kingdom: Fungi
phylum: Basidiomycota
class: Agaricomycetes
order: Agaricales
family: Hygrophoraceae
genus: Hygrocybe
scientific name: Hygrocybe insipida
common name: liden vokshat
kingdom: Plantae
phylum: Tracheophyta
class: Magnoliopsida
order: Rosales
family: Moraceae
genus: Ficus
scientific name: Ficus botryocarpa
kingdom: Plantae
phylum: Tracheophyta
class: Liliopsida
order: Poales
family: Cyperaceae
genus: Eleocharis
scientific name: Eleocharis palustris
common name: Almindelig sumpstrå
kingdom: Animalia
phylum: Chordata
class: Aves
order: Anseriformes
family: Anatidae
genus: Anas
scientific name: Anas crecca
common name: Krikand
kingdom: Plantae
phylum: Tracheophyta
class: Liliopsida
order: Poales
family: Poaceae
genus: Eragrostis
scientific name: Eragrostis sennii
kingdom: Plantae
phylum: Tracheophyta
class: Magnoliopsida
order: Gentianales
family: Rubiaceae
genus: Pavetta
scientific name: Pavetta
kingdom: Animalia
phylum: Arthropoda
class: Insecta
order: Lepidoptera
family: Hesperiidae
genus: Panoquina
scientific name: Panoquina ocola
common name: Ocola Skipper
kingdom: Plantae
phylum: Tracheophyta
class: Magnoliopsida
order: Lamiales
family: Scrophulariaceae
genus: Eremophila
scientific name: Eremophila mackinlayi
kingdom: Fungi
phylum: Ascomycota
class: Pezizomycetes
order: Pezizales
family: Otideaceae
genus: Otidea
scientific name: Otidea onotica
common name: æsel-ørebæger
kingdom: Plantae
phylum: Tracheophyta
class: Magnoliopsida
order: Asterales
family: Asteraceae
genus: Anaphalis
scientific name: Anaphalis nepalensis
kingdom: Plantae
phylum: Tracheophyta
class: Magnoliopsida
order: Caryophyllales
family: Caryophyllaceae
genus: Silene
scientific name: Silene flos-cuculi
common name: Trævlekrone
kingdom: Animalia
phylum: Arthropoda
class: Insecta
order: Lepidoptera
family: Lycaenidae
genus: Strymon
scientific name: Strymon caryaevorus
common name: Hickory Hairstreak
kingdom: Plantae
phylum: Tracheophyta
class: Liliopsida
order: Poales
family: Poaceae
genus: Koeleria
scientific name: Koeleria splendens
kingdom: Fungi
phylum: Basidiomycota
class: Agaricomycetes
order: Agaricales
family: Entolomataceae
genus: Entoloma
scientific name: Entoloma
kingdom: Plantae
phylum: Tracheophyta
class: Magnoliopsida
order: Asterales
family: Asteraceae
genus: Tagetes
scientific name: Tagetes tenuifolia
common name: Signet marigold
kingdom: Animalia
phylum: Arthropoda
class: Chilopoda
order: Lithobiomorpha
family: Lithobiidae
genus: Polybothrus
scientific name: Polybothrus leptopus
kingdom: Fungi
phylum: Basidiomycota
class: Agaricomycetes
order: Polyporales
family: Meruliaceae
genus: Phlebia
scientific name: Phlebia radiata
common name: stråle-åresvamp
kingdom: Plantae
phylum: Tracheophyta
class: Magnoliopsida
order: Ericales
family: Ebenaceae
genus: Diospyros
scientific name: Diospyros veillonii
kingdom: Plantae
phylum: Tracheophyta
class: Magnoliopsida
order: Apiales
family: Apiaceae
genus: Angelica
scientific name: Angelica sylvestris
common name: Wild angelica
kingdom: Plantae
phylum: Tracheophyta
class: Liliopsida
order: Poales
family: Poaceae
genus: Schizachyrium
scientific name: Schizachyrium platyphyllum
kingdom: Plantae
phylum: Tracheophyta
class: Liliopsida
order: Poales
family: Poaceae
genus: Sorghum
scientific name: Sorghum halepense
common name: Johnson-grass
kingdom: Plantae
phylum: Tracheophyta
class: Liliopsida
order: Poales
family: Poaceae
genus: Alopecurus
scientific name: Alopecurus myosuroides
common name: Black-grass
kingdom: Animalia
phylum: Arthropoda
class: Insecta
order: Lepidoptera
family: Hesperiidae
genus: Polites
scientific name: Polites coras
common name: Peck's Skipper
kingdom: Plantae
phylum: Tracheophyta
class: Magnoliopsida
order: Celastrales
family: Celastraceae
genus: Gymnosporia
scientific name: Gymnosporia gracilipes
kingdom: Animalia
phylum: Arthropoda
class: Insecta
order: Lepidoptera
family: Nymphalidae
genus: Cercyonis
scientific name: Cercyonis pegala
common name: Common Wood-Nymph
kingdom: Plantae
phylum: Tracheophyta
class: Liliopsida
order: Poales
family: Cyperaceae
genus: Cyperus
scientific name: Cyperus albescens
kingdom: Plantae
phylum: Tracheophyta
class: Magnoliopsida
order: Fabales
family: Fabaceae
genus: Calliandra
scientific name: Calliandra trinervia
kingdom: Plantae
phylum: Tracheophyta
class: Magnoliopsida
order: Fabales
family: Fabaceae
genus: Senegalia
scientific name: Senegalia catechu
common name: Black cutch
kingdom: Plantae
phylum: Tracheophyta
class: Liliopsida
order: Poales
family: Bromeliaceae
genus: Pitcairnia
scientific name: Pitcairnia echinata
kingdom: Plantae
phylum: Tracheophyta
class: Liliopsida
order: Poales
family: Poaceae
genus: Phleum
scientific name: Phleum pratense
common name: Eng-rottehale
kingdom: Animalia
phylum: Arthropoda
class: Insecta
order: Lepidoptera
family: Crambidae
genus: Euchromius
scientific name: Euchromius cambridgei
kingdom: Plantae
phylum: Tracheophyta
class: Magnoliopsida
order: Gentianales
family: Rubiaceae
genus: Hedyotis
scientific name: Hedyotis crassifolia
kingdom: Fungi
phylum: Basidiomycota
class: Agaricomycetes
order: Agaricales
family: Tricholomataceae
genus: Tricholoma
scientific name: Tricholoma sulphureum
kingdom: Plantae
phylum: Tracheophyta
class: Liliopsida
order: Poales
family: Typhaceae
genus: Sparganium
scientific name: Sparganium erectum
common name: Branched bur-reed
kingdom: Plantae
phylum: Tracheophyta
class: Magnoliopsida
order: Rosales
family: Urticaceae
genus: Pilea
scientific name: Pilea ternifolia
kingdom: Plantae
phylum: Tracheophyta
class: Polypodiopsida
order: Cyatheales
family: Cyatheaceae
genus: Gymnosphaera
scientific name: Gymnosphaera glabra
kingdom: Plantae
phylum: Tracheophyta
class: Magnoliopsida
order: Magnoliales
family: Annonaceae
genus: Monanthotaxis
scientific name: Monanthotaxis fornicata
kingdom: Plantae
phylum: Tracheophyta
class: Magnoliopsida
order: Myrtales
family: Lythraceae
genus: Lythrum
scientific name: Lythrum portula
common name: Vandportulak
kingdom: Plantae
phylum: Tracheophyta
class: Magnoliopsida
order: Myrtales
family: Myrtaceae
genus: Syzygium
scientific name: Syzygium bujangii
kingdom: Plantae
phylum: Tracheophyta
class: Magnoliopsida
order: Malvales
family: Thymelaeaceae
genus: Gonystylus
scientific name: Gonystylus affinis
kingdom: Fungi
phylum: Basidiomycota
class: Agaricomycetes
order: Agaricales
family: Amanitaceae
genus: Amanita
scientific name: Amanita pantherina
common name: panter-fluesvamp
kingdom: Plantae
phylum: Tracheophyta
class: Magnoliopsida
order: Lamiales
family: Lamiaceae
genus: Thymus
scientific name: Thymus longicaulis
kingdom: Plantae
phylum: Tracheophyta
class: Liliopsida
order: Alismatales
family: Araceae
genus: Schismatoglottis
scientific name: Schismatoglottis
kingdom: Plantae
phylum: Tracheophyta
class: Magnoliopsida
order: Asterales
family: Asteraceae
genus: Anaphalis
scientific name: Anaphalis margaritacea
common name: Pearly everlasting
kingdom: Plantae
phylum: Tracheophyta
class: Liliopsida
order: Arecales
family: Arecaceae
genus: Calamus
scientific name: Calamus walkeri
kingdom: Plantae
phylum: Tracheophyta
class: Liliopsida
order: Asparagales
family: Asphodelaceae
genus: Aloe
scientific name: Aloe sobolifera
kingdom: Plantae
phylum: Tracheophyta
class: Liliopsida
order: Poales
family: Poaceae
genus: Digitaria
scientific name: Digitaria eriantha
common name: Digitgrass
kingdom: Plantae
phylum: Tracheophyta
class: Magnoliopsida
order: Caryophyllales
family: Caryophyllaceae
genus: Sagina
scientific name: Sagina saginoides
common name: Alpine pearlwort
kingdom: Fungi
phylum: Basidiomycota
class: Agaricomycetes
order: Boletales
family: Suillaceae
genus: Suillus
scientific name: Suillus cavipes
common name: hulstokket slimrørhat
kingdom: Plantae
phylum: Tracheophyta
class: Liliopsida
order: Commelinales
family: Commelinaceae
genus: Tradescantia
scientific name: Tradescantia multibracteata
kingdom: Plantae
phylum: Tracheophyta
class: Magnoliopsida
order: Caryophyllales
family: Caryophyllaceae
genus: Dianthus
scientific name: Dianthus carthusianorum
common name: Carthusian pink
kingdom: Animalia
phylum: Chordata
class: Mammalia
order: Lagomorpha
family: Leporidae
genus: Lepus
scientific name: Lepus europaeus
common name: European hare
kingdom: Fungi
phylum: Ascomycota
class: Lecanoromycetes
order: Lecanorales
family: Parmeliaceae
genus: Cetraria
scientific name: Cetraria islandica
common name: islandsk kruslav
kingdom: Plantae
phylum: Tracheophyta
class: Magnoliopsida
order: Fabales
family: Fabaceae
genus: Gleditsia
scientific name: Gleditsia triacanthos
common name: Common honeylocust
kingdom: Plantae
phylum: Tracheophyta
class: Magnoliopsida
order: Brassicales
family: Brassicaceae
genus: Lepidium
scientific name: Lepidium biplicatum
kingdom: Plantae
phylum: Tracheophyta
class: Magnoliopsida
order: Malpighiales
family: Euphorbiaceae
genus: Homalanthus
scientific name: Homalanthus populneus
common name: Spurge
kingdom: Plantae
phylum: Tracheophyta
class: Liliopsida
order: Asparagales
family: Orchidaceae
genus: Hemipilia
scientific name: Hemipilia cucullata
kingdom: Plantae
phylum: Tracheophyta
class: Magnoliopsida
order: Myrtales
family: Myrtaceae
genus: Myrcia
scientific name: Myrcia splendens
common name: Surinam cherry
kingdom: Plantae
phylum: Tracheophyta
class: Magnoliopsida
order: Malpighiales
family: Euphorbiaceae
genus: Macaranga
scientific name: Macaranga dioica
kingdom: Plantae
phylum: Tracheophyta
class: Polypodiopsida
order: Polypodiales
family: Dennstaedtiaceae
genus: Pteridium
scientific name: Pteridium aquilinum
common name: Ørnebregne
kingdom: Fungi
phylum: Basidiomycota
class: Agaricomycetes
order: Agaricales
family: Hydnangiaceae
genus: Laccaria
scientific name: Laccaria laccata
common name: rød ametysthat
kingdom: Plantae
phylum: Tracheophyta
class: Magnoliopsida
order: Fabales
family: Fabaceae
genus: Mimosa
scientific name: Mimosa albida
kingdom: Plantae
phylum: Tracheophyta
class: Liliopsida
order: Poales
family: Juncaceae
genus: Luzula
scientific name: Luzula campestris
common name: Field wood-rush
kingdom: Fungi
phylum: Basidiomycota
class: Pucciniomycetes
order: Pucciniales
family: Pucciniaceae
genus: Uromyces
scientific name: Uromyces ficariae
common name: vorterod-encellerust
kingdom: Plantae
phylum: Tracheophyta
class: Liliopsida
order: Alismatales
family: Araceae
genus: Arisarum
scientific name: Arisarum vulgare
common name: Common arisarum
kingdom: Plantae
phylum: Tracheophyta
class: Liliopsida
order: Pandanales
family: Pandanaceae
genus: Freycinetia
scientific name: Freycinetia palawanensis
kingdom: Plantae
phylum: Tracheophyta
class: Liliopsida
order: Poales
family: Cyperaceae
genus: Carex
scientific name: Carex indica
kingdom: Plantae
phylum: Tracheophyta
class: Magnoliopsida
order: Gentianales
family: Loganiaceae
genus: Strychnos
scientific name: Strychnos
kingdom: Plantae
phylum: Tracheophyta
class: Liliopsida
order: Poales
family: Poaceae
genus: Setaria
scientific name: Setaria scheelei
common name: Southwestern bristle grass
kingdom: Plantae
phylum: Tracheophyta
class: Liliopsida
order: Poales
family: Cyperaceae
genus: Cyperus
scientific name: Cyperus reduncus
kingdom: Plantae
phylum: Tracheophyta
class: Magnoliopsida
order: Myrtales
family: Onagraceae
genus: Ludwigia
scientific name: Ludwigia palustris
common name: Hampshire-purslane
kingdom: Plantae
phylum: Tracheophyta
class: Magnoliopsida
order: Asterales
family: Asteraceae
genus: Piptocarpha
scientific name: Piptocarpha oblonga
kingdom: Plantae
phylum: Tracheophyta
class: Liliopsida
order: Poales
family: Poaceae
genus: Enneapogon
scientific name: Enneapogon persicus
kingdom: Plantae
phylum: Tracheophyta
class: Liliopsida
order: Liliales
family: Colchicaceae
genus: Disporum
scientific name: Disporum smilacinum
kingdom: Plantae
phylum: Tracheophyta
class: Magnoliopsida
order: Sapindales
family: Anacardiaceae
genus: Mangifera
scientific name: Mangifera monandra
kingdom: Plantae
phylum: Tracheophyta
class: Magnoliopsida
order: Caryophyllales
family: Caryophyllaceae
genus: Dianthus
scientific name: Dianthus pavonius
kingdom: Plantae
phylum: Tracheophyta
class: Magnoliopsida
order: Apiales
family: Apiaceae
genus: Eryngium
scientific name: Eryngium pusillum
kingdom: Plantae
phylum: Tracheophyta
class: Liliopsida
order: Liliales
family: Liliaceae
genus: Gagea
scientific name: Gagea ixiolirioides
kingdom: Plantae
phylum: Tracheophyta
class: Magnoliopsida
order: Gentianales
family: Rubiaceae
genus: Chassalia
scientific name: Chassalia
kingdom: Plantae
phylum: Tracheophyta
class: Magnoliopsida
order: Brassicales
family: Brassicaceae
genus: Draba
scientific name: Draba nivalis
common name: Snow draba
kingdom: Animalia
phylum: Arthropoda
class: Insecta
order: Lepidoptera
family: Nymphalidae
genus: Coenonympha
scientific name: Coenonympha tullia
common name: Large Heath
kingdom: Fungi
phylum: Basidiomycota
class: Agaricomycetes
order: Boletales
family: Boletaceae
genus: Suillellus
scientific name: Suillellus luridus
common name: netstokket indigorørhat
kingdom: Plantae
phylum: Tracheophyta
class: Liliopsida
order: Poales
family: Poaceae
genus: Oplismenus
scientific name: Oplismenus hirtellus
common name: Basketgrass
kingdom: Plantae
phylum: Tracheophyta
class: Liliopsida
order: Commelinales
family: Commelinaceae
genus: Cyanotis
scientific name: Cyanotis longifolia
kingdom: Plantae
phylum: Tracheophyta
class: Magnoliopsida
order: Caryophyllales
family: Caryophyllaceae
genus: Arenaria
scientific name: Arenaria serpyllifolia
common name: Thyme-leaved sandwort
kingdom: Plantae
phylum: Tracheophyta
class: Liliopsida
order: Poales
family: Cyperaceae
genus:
+++++
» THE TASK: Transcribe the records line by line without any change, starting at the very first line and ending at the line that contains "class: Aves", with both of those lines included.

» ANSWER BELOW:
kingdom: Fungi
phylum: Basidiomycota
class: Agaricomycetes
order: Agaricales
family: Hygrophoraceae
genus: Hygrocybe
scientific name: Hygrocybe insipida
common name: liden vokshat
kingdom: Plantae
phylum: Tracheophyta
class: Magnoliopsida
order: Rosales
family: Moraceae
genus: Ficus
scientific name: Ficus botryocarpa
kingdom: Plantae
phylum: Tracheophyta
class: Liliopsida
order: Poales
family: Cyperaceae
genus: Eleocharis
scientific name: Eleocharis palustris
common name: Almindelig sumpstrå
kingdom: Animalia
phylum: Chordata
class: Aves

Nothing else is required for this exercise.